Critique

Critique : Les Chroniques de Gabrielle

Chers amis du Lounge, bienvenue en 2014! Une nouvelle année plein d’évènements et de surprises! Et j’aimerais commencer 2014 par un film qui a retenu mon attention, « Gabrielle » de Louise Archambault.

Que peut-on dire de « Gabrielle » ! Une œuvre sensible racontant l’histoire d’une jeune femme pas comme les autres, atteinte du syndrome de Williams et qui fait parti d’une chorale qui lui permet de s’exprimer à travers la musique, de plus elle y trouve l’amour! Pour ceux qui l’ignorent, le syndrome de Williams est une maladie génétique qui se caractérise sur un retard psychomoteur, un profil cognitif et comportemental spécifique. Cependant, malgré cela on est charmé par Gabriel qui ne se laisse pas atteindre par sa différence. Le film touche plusieurs sujets tels que l’amour, la famille et sur la déficience intellectuelle. Il est souvent difficile de vivre avec une différence, qu’elle soit culturelle ou intellectuelle, mais nous essayons d’outre passé ces barrières.

Ce film nous est offert par la même réalisatrice et scénariste qui nous a donné le film « Familia. » Louise Archambault à travailler sur ce projet depuis un bout de temps. Ce fut un long processus qui fut couper en deux histoires, celle d’un professeur qui enseigne en inde et de sa femme qui veut le rejoindre, qui est également la sœur de la protagoniste. En second lieu, c’est l’histoire d’amour de Gabrielle. C’est l’école les Muses que Louise Archambault à fait la rencontre de l’actrice principale Gabrielle Marion-Rivard. Les Muses est à Montréal, pour ceux qui l’ignorent, une école spécialisée dans les arts de la scène.  On en y enseigne le chant, la danse et le jeux de théâtre où on y forme des jeunes professionnels qui veulent aller sur le marché du travail.

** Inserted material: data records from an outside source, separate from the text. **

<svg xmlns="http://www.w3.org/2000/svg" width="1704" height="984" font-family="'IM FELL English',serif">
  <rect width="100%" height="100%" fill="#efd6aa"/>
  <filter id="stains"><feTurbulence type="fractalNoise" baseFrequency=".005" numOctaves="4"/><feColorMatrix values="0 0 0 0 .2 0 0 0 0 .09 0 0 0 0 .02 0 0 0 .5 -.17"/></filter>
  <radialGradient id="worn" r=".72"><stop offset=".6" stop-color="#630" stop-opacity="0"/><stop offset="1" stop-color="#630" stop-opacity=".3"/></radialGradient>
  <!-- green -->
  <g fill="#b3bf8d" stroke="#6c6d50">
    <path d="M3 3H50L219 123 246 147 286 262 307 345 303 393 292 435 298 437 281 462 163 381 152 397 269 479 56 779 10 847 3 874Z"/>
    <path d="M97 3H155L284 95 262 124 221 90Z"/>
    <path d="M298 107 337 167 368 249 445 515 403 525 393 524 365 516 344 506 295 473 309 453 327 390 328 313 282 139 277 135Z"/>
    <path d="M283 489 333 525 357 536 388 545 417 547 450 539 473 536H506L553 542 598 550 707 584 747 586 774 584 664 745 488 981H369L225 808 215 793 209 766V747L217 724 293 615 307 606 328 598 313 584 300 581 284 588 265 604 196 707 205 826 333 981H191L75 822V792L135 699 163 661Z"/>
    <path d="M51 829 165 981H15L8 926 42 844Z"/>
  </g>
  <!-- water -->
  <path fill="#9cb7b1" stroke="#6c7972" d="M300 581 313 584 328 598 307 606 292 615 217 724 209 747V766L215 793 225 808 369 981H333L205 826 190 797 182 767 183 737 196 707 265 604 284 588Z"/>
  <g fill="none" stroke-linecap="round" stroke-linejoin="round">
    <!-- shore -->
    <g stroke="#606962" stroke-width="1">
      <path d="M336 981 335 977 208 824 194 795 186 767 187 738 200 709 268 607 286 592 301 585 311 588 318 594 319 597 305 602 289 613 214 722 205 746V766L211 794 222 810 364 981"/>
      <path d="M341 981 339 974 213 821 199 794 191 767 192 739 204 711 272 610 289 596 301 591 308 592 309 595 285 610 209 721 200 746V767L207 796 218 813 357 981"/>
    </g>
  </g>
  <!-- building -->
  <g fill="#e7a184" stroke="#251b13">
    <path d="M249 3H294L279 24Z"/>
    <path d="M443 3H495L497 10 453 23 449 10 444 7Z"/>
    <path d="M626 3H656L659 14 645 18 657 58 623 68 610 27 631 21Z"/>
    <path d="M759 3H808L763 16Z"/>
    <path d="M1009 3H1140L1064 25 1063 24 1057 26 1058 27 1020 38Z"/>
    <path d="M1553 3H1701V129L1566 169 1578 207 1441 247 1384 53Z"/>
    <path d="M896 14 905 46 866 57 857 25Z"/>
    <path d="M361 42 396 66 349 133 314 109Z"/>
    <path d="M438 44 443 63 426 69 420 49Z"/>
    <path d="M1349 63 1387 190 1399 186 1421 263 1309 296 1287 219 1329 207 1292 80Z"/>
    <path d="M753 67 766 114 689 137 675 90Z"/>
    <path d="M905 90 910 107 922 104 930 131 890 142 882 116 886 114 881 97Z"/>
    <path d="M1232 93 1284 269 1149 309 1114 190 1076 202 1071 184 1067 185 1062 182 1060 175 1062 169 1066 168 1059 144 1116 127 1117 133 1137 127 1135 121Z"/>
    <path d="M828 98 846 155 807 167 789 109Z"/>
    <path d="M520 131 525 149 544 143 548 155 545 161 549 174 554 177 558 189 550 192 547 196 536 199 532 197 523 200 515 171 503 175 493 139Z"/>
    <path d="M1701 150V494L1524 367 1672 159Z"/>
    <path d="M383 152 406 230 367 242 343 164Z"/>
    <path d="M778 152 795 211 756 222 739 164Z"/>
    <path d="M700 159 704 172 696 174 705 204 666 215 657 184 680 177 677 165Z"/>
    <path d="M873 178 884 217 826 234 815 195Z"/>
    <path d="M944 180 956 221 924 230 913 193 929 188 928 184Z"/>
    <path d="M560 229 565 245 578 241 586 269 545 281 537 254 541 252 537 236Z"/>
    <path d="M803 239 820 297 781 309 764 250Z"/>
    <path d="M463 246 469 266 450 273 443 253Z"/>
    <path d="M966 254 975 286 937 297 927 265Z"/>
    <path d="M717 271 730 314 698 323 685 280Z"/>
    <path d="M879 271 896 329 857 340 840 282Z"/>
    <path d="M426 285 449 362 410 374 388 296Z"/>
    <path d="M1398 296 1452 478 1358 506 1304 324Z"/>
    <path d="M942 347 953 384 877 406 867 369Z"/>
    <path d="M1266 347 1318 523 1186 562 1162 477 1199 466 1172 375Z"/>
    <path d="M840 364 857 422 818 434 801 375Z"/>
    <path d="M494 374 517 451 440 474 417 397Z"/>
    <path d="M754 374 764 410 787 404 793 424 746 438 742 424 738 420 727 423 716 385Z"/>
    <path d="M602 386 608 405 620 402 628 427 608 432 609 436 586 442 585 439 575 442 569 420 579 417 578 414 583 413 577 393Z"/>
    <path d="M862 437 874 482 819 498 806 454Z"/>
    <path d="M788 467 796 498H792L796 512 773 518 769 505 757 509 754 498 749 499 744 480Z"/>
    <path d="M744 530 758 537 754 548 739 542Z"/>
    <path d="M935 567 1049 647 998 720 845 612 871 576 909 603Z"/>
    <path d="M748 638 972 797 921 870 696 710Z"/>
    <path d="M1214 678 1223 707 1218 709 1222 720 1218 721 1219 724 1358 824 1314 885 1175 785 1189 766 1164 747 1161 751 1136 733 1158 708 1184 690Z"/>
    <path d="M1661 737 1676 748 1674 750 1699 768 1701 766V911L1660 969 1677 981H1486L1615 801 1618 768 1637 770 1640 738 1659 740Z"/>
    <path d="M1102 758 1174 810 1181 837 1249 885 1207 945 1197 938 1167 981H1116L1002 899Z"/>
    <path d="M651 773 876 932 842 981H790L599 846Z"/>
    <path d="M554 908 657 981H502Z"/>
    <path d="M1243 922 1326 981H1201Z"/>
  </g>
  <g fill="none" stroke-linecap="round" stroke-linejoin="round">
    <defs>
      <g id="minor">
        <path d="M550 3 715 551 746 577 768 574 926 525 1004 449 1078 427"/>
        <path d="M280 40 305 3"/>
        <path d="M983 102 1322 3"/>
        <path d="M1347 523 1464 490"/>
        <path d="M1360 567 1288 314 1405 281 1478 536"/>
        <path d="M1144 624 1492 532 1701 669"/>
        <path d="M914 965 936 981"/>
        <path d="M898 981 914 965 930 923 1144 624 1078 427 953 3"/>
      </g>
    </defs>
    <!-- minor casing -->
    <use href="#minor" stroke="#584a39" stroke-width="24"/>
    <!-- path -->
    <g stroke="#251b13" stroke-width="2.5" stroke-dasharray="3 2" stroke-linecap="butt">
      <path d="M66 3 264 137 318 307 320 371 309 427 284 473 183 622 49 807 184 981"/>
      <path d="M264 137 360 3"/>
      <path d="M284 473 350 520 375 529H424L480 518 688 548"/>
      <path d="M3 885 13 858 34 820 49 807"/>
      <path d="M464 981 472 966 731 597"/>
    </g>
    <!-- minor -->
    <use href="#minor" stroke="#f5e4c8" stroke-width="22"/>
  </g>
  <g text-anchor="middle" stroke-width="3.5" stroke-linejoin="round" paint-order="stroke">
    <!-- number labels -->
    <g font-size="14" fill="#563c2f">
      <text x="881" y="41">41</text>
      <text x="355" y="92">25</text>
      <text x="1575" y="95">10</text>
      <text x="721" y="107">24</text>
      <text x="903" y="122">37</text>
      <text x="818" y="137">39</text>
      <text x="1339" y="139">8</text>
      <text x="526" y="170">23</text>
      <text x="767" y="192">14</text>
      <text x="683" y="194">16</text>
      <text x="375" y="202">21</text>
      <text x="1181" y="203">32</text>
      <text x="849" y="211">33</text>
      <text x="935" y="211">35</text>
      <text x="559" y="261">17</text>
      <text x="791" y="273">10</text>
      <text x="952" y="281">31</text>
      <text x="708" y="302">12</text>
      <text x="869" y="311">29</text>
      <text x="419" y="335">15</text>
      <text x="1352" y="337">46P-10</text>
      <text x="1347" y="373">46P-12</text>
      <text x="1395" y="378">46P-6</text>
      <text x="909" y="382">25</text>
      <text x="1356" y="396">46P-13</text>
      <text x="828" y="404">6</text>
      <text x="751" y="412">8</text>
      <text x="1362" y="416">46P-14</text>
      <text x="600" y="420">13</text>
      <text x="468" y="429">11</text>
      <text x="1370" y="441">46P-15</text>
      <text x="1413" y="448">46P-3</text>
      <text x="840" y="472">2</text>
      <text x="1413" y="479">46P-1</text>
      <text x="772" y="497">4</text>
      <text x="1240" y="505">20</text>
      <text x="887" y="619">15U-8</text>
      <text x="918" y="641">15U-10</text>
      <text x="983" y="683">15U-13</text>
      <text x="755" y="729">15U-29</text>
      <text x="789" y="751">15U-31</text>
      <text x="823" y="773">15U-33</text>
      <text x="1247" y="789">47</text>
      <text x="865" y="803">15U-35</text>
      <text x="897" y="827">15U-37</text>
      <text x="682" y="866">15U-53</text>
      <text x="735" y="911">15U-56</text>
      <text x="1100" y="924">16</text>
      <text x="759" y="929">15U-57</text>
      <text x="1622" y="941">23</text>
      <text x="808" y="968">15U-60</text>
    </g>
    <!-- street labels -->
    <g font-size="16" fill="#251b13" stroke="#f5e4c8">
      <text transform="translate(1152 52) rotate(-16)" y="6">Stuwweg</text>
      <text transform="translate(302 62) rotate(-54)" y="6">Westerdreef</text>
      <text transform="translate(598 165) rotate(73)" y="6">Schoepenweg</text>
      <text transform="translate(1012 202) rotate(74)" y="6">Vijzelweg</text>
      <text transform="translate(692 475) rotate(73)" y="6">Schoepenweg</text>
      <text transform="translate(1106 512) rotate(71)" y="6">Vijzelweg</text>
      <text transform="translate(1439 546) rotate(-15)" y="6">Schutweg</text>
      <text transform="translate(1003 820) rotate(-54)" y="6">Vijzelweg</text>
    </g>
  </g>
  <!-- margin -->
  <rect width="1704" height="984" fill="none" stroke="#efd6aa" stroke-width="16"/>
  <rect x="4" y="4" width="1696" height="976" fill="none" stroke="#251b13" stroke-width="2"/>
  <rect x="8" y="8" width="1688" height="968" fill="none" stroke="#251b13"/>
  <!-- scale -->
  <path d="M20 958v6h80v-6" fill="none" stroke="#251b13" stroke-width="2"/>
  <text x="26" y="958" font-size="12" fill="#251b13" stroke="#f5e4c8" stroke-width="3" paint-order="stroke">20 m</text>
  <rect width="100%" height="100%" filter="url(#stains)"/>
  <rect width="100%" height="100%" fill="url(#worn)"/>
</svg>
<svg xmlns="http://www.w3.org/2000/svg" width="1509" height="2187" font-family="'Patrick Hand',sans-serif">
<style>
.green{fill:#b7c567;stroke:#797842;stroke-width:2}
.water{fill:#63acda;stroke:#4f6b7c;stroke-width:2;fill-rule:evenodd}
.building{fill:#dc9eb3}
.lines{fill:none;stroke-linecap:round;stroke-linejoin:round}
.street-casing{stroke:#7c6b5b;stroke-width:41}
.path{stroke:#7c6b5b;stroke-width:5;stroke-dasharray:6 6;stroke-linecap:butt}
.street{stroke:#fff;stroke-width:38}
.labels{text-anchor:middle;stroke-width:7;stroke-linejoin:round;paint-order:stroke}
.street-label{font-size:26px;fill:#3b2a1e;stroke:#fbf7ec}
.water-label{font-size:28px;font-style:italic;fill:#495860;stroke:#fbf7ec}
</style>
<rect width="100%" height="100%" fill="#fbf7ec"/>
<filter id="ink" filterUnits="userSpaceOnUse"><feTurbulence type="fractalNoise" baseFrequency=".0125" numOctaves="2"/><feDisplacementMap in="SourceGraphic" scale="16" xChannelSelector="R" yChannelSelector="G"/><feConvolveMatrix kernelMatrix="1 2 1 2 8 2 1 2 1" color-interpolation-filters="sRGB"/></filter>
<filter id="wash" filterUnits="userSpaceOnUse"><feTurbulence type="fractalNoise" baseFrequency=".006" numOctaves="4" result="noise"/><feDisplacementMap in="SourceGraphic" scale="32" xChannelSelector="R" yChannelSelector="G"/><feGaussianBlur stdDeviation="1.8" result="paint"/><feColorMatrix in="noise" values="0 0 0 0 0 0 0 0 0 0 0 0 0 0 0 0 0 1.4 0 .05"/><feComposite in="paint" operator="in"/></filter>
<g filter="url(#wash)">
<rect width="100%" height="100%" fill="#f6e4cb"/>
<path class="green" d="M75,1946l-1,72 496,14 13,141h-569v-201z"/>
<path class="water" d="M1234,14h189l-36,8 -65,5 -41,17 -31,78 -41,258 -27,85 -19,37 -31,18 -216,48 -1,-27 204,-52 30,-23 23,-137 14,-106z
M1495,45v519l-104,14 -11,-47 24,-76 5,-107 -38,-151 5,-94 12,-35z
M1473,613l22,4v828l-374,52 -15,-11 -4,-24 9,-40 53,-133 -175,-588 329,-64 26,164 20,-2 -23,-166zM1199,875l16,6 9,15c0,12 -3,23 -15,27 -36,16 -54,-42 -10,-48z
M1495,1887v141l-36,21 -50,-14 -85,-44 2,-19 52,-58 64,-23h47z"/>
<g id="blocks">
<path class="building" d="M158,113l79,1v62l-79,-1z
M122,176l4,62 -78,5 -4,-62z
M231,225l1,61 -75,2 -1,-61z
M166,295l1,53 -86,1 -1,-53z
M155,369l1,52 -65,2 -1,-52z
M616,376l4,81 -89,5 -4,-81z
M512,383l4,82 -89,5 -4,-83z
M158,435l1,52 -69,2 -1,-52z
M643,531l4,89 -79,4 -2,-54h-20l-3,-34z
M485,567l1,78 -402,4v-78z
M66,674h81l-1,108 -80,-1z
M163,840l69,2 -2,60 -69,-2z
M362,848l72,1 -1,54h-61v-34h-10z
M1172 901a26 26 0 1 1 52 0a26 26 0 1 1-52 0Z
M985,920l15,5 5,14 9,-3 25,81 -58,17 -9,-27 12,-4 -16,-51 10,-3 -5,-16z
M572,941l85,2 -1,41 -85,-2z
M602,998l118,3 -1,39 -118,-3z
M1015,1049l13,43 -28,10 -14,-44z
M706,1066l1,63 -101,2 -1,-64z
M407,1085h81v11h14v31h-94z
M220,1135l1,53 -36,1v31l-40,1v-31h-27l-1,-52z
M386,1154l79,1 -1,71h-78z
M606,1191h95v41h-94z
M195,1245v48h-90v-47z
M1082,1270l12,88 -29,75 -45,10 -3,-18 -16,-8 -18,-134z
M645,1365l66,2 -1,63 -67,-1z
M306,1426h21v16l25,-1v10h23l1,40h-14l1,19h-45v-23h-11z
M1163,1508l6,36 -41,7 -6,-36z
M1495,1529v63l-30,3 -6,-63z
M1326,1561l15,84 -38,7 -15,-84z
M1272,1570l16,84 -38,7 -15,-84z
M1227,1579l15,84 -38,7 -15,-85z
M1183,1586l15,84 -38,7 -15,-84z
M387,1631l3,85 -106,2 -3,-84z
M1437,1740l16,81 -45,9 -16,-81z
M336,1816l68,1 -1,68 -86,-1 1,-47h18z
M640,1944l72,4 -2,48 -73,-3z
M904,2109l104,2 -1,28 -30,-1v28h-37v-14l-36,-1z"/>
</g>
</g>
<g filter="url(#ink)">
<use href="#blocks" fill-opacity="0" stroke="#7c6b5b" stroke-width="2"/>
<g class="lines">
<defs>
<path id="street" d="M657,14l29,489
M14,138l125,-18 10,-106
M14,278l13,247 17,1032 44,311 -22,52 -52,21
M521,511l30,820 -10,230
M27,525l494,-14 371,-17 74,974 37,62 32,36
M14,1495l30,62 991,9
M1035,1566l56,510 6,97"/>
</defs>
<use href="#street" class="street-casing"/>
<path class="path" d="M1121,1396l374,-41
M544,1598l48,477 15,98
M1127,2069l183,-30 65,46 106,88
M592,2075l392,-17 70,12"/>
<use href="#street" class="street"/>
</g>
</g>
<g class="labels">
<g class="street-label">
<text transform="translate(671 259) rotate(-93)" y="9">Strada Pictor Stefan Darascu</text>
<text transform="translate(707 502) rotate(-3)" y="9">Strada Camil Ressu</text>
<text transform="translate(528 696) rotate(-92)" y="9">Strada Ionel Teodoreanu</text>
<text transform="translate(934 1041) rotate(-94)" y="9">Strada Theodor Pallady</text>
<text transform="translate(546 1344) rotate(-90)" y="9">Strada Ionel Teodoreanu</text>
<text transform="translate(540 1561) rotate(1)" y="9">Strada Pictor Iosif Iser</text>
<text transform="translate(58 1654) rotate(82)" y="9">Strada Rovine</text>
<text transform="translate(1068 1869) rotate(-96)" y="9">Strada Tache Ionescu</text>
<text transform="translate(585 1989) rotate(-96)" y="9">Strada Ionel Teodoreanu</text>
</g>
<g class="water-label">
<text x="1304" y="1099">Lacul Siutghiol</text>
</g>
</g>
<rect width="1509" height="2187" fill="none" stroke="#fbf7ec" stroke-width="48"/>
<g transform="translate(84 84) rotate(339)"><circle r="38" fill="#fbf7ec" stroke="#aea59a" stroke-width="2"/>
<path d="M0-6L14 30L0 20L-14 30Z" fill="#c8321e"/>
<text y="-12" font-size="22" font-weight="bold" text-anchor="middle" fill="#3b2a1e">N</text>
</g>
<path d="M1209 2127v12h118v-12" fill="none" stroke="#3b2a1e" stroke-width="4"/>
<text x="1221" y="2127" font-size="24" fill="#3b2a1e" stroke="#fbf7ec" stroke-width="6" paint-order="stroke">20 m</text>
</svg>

Après Incendie, Monsieur Lazhar et Rebelle, c’est au tour de Gabriel de représenter le Canada. Un film très approprié vu que la déficience intellectuelle est un sujet d’actualité dans les écoles secondaires où en ne sais pas encore comment traiter certains jeunes.

Le film comprend une distribution d’acteurs tous talentueux avec pour commencer Gabriel Marion-Rivard qui illumine son entourage par sa joie de vivre et sa passion pour la musique qui l’habite et qui lui permet de s’affranchir de l’opinion publique. Une opinion négative qu’on la plus part des gens sur les personnes atteintes de défiance intellectuelle comme le syndrome d’asperger, la trisomie 21, trouble d’attention et autres.

En terminant d’écrire ces mots, je tiens à dire que si Gabriel est une personne qui a de l’amour à donner et qui ne laisse pas sa déficience la définir entant que personne, si nous laissons nos faiblesses nous définir, comment pourront avancer entant qu’individu? Comment réussir à savoir qu’elle genre de personne voulons nous être? J’espère que Gabrielle continuera d’utiliser la musique comme un outil d’expression et je souhaite du succès à elle et à madame Archambault, car au final c’est ce que nous voulons tous. Bonne continuation!